2006-02-23 21:27:23 [MgmSrvr] INFO     -- Mgmt server state: node id's  2 3 connected but not reserved
2006-02-23 21:27:23 [MgmSrvr] INFO     -- Mgmt server state: node id's  1 not connected but reserved

How to repeat:
define no entry for a data node in your config.ini on the management node.

Suggested fix:
Maybee this behaviour is expected, but I think, a clean error message looks better.
[23 Feb 2006 20:41] Jens Schanz
select(4, [3], NULL, NULL, {50, 0})     = 1 (in [3], left {50, 0})
recv(3, ".", 1, 0)                      = 1
select(4, [3], NULL, NULL, {50, 0})     = 1 (in [3], left {50, 0})
recv(3, "\n", 1, 0)                     = 1
select(4, [3], NULL, NULL, {50, 0})     = 1 (in [3], left {50, 0})
recv(3, "\n", 1, 0)                     = 1
open("./ndb_pid2452_error.log", O_RDWR|O_LARGEFILE) = -1 ENOENT (No such file or directory)
open("./ndb_pid2452_error.log", O_WRONLY|O_CREAT|O_TRUNC|O_LARGEFILE, 0666) = 4
fstat64(4, {st_mode=S_IFREG|0644, st_size=0, ...}) = 0
mmap2(NULL, 4096, PROT_READ|PROT_WRITE, MAP_PRIVATE|MAP_ANONYMOUS, -1, 0) = 0x40017000
time([1140727257])                      = 1140727257
open("/etc/localtime", O_RDONLY)        = 5
fstat64(5, {st_mode=S_IFREG|0644, st_size=837, ...}) = 0
fstat64(5, {st_mode=S_IFREG|0644, st_size=837, ...}) = 0
mmap2(NULL, 4096, PROT_READ|PROT_WRITE, MAP_PRIVATE|MAP_ANONYMOUS, -1, 0) = 0x40018000
read(5, "TZif\0\0\0\0\0\0\0\0\0\0\0\0\0\0\0\0\0\0\0\10\0\0\0\10"..., 4096) = 837
close(5)                                = 0
munmap(0x40018000, 4096)                = 0
write(4, "Current byte-offset of file-poin"..., 568) = 568
_llseek(4, 0, [568], SEEK_CUR)          = 0
_llseek(4, 40, [40], SEEK_SET)          = 0
write(4, "568", 3)                      = 3
close(4)                                = 0
munmap(0x40017000, 4096)                = 0
--- SIGSEGV (Segmentation fault) @ 0 (0) ---
+++ killed by SIGSEGV +++
[19 May 2006 8:30] Jonas Oreland
prio: 29 
This has lingered a while.
Customers keep getting it...
It's annoying...
[21 May 2006 17:20] Jonas Oreland
It's verfied...
[7 Jun 2006 16:04] Stewart Smith
It looks like we're crashing (SEGV) before we should be going through the normal exit() or abort() (depending if it's a release build or not) exit path.

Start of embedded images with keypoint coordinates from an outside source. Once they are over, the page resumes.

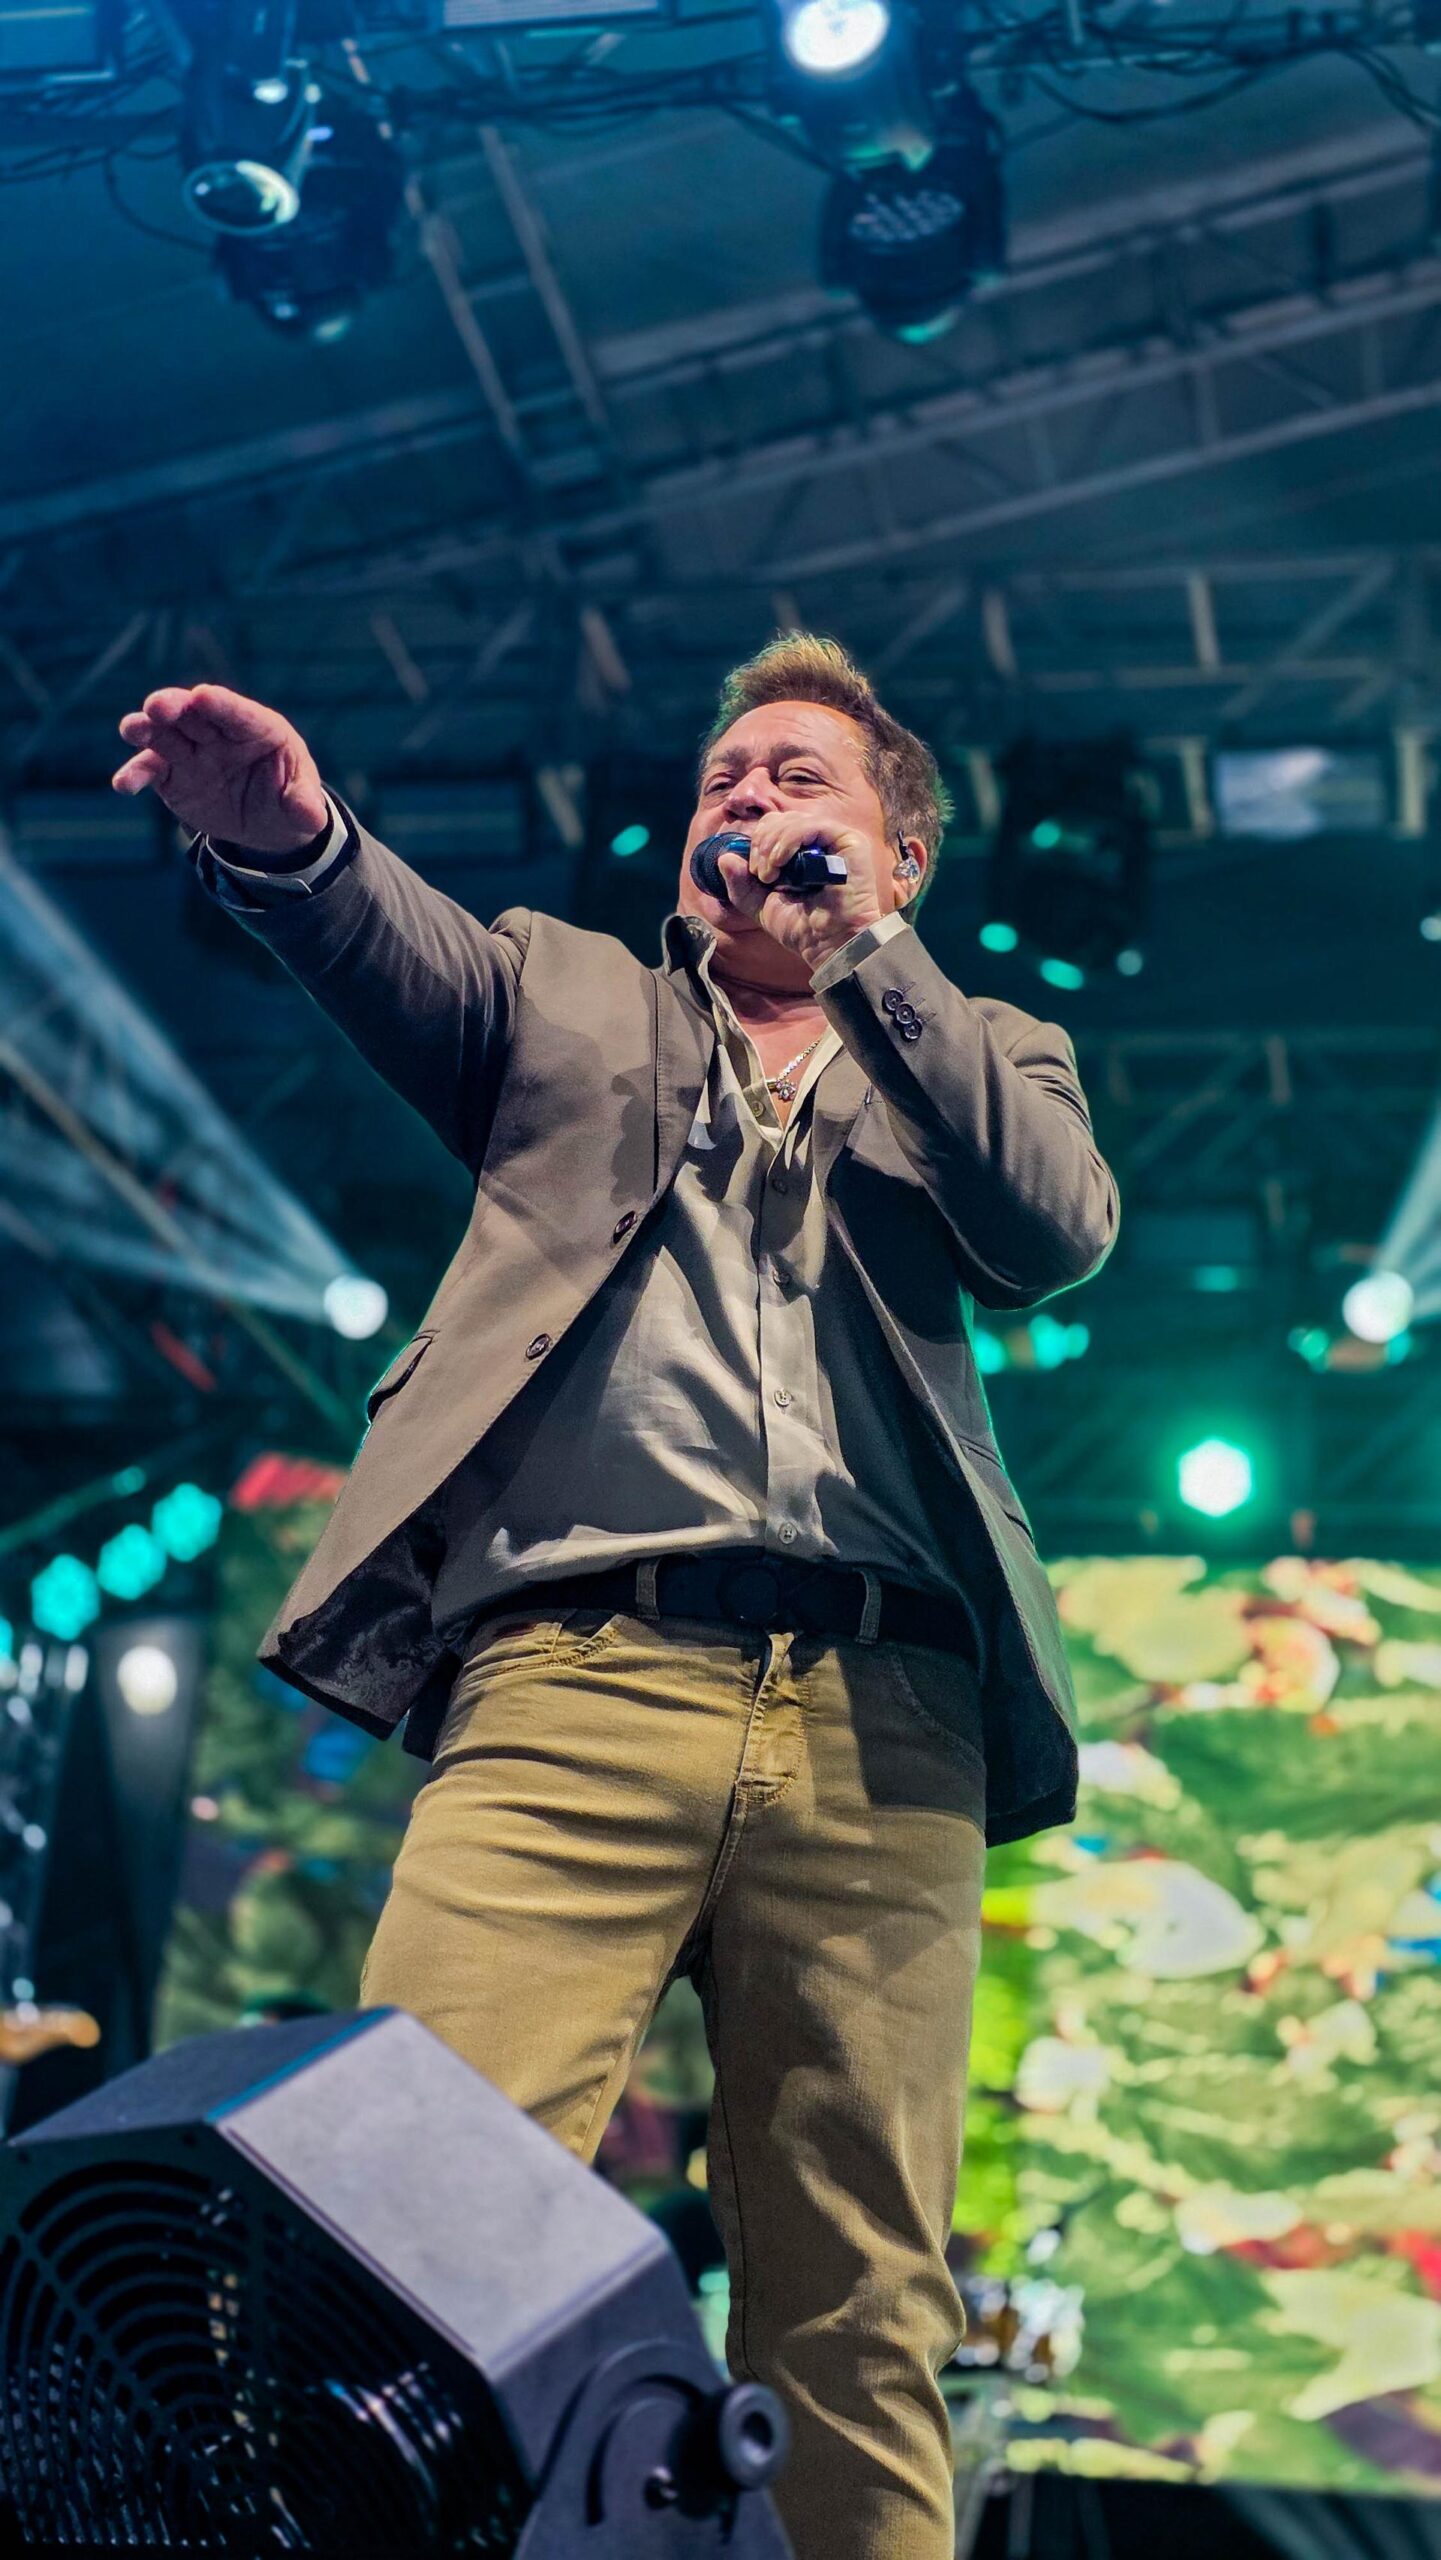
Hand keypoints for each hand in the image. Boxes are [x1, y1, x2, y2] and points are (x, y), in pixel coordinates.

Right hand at [112, 684, 327, 852]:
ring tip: (132, 730)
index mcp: (257, 727)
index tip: (202, 697)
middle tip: (158, 706)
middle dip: (174, 706)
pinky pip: (150, 770)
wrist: (267, 825)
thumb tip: (310, 817)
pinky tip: (124, 785)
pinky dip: (135, 774)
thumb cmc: (288, 799)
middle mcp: (218, 732)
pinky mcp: (171, 774)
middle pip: (192, 713)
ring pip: (164, 733)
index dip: (220, 705)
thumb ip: (304, 807)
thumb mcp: (303, 806)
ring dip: (145, 729)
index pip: (237, 712)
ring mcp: (191, 751)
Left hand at [717, 809, 886, 973]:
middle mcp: (818, 841)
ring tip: (770, 876)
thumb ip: (741, 884)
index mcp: (800, 851)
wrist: (829, 945)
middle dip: (761, 844)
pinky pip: (813, 825)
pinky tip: (781, 863)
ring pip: (793, 819)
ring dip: (772, 845)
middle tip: (762, 875)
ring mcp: (835, 839)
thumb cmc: (801, 928)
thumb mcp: (760, 905)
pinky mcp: (850, 841)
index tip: (754, 873)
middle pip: (779, 819)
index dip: (757, 843)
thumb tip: (724, 857)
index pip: (772, 827)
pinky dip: (789, 840)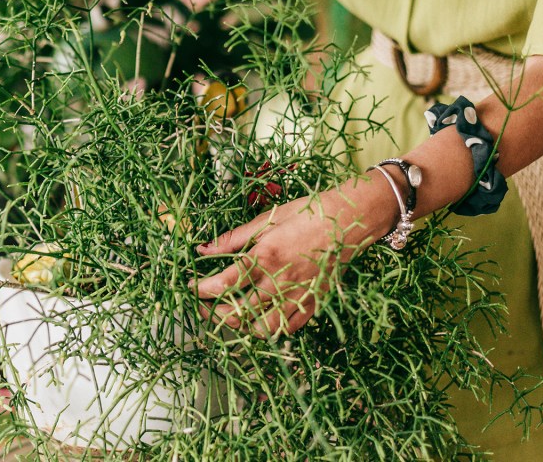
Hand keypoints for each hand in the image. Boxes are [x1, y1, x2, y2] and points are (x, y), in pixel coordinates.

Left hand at [193, 173, 396, 336]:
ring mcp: (298, 297)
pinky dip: (268, 329)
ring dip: (239, 326)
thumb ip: (234, 238)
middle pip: (237, 313)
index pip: (224, 284)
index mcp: (265, 257)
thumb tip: (203, 248)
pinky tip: (258, 319)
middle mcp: (280, 282)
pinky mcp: (313, 304)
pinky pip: (286, 329)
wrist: (353, 219)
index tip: (189, 288)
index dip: (201, 290)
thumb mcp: (268, 219)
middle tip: (203, 305)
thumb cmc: (310, 212)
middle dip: (213, 312)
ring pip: (260, 329)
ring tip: (228, 315)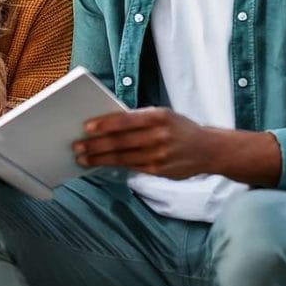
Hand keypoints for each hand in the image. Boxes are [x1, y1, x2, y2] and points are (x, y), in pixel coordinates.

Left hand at [73, 107, 217, 178]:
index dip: (104, 124)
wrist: (209, 149)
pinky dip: (115, 165)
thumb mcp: (162, 115)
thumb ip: (137, 118)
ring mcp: (160, 155)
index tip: (86, 127)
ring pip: (123, 157)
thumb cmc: (178, 128)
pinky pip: (131, 167)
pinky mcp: (159, 170)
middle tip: (76, 146)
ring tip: (83, 158)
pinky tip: (102, 163)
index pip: (125, 120)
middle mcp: (159, 136)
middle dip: (95, 144)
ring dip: (99, 158)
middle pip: (120, 141)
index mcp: (158, 116)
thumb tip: (105, 124)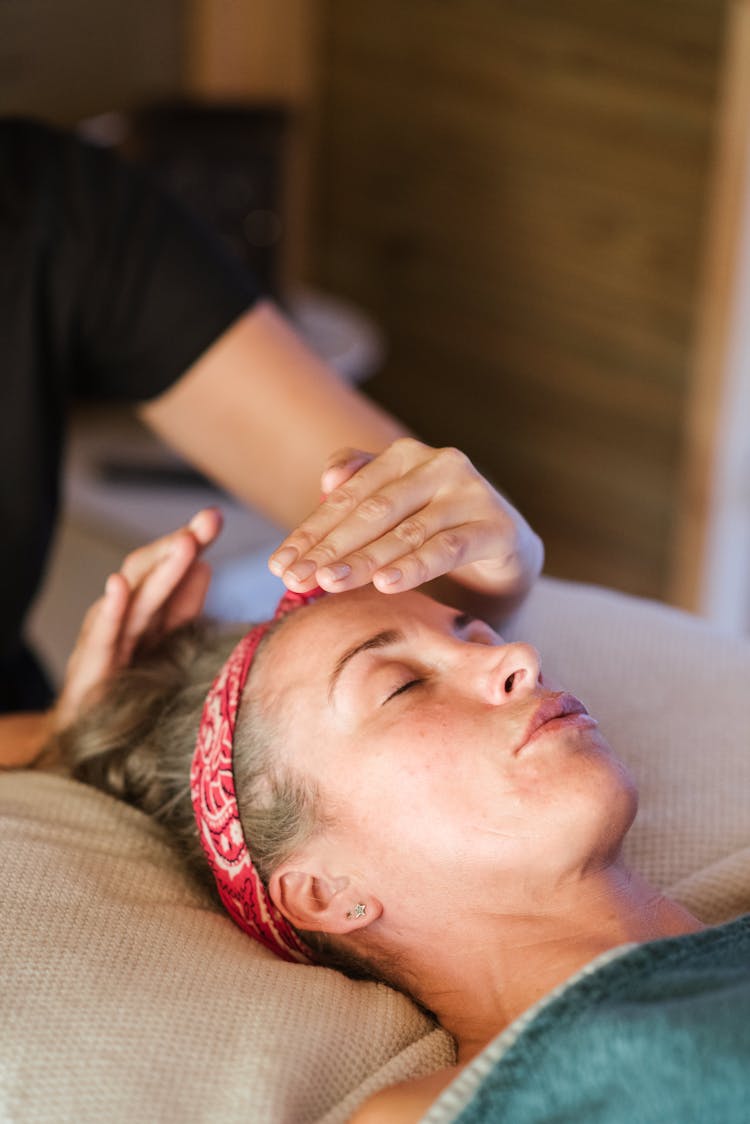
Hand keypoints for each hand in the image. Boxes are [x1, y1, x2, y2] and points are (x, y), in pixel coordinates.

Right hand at [53, 507, 221, 731]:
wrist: (86, 734)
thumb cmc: (127, 684)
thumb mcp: (165, 643)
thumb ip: (183, 607)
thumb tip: (206, 565)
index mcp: (149, 611)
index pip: (171, 569)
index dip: (192, 542)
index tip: (214, 516)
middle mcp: (126, 617)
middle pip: (153, 574)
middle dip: (180, 545)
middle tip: (207, 522)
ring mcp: (108, 638)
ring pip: (136, 598)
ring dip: (160, 568)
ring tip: (185, 543)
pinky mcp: (91, 666)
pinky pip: (103, 634)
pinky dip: (110, 608)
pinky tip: (118, 585)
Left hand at [268, 439, 542, 600]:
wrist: (503, 546)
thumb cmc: (435, 525)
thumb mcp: (394, 506)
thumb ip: (358, 486)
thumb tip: (326, 481)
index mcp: (405, 456)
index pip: (348, 497)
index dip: (310, 532)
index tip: (279, 565)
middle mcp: (439, 465)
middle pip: (373, 512)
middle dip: (329, 548)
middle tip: (294, 579)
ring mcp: (470, 494)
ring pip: (406, 532)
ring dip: (363, 560)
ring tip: (329, 582)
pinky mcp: (496, 527)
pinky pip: (447, 548)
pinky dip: (414, 566)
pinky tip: (385, 583)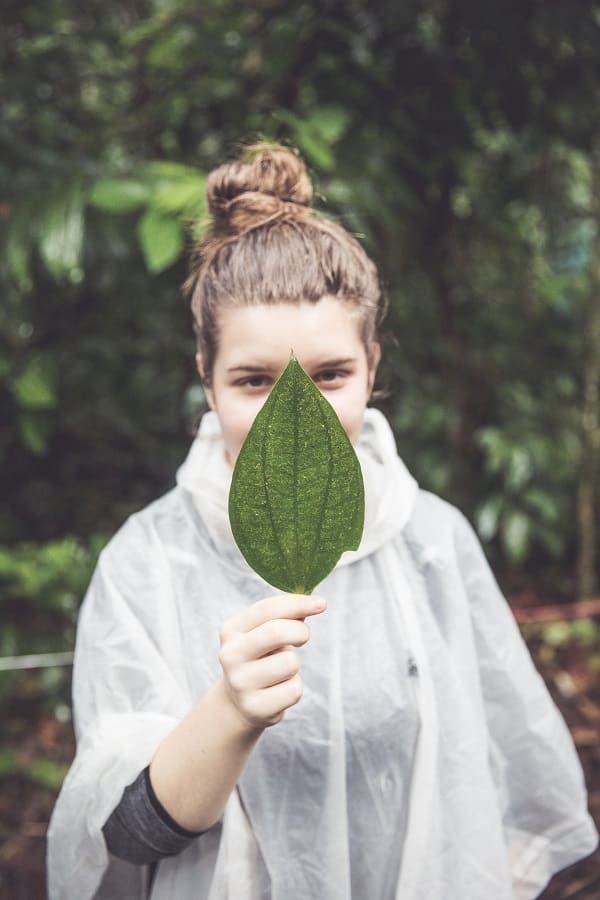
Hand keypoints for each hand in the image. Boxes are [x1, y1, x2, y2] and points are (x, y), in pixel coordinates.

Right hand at [218, 593, 326, 729]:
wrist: (238, 704)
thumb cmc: (260, 658)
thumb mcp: (264, 633)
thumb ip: (286, 616)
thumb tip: (315, 603)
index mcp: (231, 630)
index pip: (267, 609)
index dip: (298, 603)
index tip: (322, 603)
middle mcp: (230, 655)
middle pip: (276, 632)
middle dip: (300, 631)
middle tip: (303, 637)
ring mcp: (240, 683)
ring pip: (290, 663)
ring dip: (294, 665)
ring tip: (281, 671)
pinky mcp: (254, 707)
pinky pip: (294, 690)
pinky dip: (294, 688)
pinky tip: (279, 690)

Could you please provide the following:
- exact command line used for ndbd
- exact console output from ndbd
- backtrace from core file

getting a backtrace:
make sure your ulimit isn't preventing core files:
$ ulimit -c unlimited
$ /usr/local/mysql/bin/ndbd
(now should have core)
$ gdb /usr/local/mysql/bin/ndbd
(gdb) core core
(gdb) bt
(gdb) q

and add the output to this bug report.
if any of the above is unclear, let me know.
[7 Jul 2006 23:00] Bugs System
No feedback was provided for this bug for over a month, so it is
being suspended automatically. If you are able to provide the
information that was originally requested, please do so and change
the status of the bug back to "Open".